The economic poll among U.S. consumers by CBS News/YouGov conducted June 22-24 2022 found that most Americans are concerned about their ability to afford summer spending for daily household goods, vacations and travel, and big ticket items.
Three in four people in the U.S. are also concerned they’ll be able to save money in the current economic environment.
Trying to help out consumers in managing cookout costs, the bank Wells Fargo offered their own view on July 4th cookout economics.
One tasty recommendation that would go over well in Chez S-Kahn will be to switch out burgers-and-pork for shrimp tacos, because shrimp prices are at their five-year average cost. “Shrimp is a relative bargain compared to other proteins, specific to price increases,” Wells calculated. “The current average retail prices for raw shrimp are only up 8.2% from July 2021, which is a relative bargain.”

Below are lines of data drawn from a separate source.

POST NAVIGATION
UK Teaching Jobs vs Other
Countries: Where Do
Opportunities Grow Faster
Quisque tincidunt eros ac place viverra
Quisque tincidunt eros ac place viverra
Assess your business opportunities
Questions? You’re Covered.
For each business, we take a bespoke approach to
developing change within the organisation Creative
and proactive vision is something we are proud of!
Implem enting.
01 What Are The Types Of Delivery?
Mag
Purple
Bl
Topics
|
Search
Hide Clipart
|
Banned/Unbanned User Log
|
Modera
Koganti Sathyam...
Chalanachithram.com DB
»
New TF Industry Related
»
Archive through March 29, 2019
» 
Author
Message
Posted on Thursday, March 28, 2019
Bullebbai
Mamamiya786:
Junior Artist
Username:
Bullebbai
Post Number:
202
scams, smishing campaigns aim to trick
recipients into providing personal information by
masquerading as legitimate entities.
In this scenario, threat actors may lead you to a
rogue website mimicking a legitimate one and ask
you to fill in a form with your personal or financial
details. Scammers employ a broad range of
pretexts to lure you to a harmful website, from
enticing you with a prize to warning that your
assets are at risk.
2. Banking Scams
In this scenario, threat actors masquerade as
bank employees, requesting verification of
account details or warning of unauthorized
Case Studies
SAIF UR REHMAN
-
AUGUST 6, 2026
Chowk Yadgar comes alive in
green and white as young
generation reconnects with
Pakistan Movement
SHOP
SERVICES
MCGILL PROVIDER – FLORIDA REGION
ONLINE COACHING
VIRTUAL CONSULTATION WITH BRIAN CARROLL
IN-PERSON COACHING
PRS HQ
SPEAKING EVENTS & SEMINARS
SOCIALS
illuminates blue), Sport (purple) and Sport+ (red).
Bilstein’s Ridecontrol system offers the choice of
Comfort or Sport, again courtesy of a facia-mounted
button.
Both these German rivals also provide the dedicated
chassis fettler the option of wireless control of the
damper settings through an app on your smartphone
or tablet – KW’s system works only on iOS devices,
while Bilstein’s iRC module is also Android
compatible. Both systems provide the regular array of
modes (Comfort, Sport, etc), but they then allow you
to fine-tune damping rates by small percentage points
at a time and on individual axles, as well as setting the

And don’t forget to toast to our current blessings and future good news. Wells recommends that we “wine, don’t whine,” recognizing a 5.8% increase in average wine prices this year which feels modest compared with other food/beverage inflation stats. “The spectrum of varieties, brands, and innovation packaging underscores the opportunity to pair affordable wine with summer meals, and to have some fun discovering new products,” Wells recommends.
Beyond the fun and eating, it’s a perfect time to reflect on our citizenship and health citizenship. That embodies both rights and responsibilities: health care as a right for all people, and rights to our personal data (beyond “medical” including all facets of personal information); and, responsibilities, to build trust and connections with our fellow health citizens and institutions, and love one another in community toward public health and well-being.
On this July 4th, we wish all, in the U.S. and in every nation, abundant health across all dimensions!